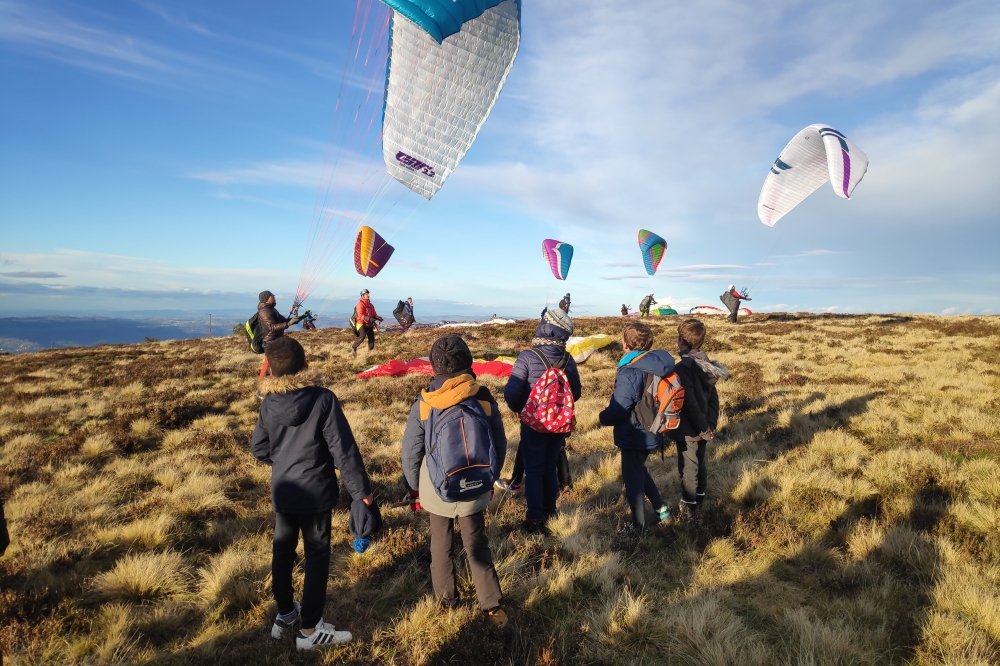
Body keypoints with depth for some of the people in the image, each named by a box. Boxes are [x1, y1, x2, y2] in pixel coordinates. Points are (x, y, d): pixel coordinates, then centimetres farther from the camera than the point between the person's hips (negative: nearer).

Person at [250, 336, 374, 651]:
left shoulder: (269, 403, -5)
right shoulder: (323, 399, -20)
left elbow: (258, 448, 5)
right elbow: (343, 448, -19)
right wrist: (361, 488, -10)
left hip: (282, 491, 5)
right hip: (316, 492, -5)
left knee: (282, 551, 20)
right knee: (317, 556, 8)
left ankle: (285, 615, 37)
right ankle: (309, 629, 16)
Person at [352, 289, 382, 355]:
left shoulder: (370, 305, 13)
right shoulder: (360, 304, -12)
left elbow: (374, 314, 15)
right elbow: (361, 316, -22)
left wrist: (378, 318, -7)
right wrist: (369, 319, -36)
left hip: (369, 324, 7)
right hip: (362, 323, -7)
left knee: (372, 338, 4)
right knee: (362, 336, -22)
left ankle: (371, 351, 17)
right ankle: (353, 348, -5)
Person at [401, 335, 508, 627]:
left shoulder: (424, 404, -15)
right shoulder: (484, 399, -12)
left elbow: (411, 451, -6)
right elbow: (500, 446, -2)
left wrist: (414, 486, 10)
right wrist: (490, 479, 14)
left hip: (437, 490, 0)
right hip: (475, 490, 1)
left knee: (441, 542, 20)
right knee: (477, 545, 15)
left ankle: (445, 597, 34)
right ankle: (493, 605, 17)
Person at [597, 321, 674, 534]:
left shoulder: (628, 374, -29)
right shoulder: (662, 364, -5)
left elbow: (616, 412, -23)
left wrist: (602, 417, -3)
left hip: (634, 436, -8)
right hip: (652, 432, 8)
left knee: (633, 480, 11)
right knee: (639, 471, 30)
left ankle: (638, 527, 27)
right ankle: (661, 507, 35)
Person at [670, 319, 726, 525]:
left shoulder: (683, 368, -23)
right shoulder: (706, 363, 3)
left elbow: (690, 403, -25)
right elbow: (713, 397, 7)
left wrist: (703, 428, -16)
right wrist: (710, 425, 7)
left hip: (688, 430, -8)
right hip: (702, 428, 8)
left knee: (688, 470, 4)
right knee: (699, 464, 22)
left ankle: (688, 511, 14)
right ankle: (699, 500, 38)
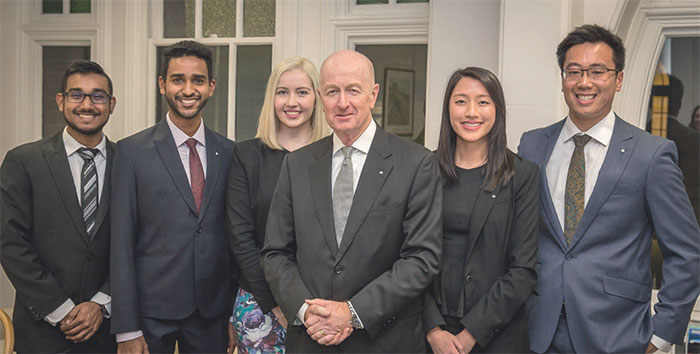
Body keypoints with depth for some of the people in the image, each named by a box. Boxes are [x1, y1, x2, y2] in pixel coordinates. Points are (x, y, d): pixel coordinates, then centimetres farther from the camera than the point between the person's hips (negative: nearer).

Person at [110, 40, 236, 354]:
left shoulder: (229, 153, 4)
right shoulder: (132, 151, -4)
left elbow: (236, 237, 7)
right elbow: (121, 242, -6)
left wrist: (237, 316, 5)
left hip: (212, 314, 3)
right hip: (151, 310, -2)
---
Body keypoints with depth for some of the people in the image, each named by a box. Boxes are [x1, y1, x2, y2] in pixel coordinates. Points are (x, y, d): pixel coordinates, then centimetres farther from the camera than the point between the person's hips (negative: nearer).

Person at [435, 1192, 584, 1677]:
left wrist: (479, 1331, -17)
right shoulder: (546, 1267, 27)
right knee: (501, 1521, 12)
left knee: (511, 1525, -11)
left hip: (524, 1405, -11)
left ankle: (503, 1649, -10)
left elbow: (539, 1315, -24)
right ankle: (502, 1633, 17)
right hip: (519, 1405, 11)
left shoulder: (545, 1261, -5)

▶ Task directions: Copy the lines of the material word for word, starting at the line containing "right shoulder: (484, 399, -12)" and ending at the line containing "right knee: (477, 545, 15)".

▶ Result of the exercise:
right shoulder: (484, 399, -12)
left elbow: (411, 451, -6)
right elbow: (500, 446, -2)
left wrist: (414, 486, 10)
right wrist: (490, 479, 14)
left hip: (437, 490, 0)
right hip: (475, 490, 1)
left knee: (441, 542, 20)
right knee: (477, 545, 15)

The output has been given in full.